Dans son témoignage de jeudi après-midi, Mme Brosseau a soutenu que les escarres étaient «toujours une source d’inquiétude», car M. Meunier en avait développé lors de précédents séjours à l’hôpital.
Elle a témoigné que son conjoint avait été transporté à l’hôpital de Saint-Jérôme le 18 janvier 2024 pour des problèmes respiratoires. Elle a indiqué avoir informé le personnel médical qu’il était sujet aux plaies et les avoir informés du matériel nécessaire, notamment d’un matelas thérapeutique.
Elle a toutefois précisé que son conjoint est resté sur une civière pendant quatre jours avant d’être transporté aux soins intensifs. Après un séjour de deux jours aux soins intensifs, il a été transféré dans une autre unité le 26 janvier, où, selon Mme Brosseau, le matériel adéquat n’était toujours pas fourni.
Lorsqu’elle a interrogé l’un de ses médecins au sujet d’un matelas, on lui a répondu: «Vous avez de la chance, je lui ai sauvé la vie», a-t-elle témoigné. Il lui a répondu que d’autres se chargeraient de trouver un matelas thérapeutique.
«Pour lui, cela faisait partie du décor», a-t-elle déclaré à propos du matelas.
Normand Meunier a pu quitter l’hôpital le 29 janvier.
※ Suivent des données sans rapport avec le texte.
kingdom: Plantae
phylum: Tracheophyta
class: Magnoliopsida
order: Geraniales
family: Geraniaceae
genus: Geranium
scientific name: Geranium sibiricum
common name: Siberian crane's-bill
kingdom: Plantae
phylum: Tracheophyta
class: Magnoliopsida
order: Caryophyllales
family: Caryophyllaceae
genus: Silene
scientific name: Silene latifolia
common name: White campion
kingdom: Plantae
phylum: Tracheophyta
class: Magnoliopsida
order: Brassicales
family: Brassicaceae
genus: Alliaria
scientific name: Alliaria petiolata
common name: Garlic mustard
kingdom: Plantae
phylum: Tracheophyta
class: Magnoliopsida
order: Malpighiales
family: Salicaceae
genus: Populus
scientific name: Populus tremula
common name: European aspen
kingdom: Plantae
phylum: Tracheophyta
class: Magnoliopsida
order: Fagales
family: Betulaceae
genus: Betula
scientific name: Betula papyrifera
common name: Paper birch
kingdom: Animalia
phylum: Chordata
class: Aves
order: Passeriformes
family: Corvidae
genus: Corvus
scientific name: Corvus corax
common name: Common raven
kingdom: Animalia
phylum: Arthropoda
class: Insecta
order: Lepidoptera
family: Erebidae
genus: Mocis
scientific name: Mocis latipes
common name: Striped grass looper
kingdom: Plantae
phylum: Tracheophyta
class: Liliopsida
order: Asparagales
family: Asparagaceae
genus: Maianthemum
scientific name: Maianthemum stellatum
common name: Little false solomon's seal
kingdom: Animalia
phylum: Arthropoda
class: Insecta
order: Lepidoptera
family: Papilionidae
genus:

Le lendemain, le personnel médical venu le soigner à domicile a constaté la plaie et a été sous le choc, a-t-elle raconté.
Un combat acharné pour avoir du matériel
Mme Brosseau a fondu en larmes en décrivant la blessure le 5 février, après que les soignants de son mari ont convaincu la famille de M. Meunier de retourner à l’hôpital.
«Je n’ai jamais rien vu de tel, a-t-elle dit. C’est inimaginable.»
Mme Brosseau a raconté que, tout au long des multiples séjours de son mari à l’hôpital, elle a dû se battre sans relâche pour qu’il obtienne le matériel nécessaire, notamment des matelas, des draps et des bandages adaptés à ses besoins. Normand Meunier a demandé l’aide médicale à mourir début mars, son état continuant de se dégrader.
Il est décédé le 29 mars, entouré de sa famille et au son de sa musique préférée.
«Il est parti comme il le souhaitait», a-t-elle dit.
À la fin de son témoignage, le coroner a confié à Mme Brosseau avoir été «bouleversé» par son témoignage et a salué son dévouement envers sa partenaire.
«Il a eu de la chance d’avoir une combattante à ses côtés», lui a confié le coroner.
L’avocat de Mme Brosseau, Patrick Martin-Ménard, a déclaré à l’extérieur de la salle d’audience que le témoignage de M. Meunier démontre que les escarres et les soins aux personnes susceptibles d’en souffrir demeurent un «angle mort» du système de santé.
«Ce que nous avons constaté tout au long de cette enquête, c’est que, tout au long du séjour de M. Meunier, les professionnels qui auraient dû être formés pour surveiller cette situation étaient très peu sensibilisés», a-t-il affirmé.
Me Martin-Ménard a déclaré que les témoignages du personnel hospitalier démontraient un manque d’introspection ou de volonté d’assumer la responsabilité de ce qui est arrivé à Normand Meunier. Il a dit espérer que l’enquête permettra de renforcer le système, qui identifiera et répondra proactivement aux besoins des personnes à risque d’escarres à chaque étape de leur parcours dans le réseau de la santé.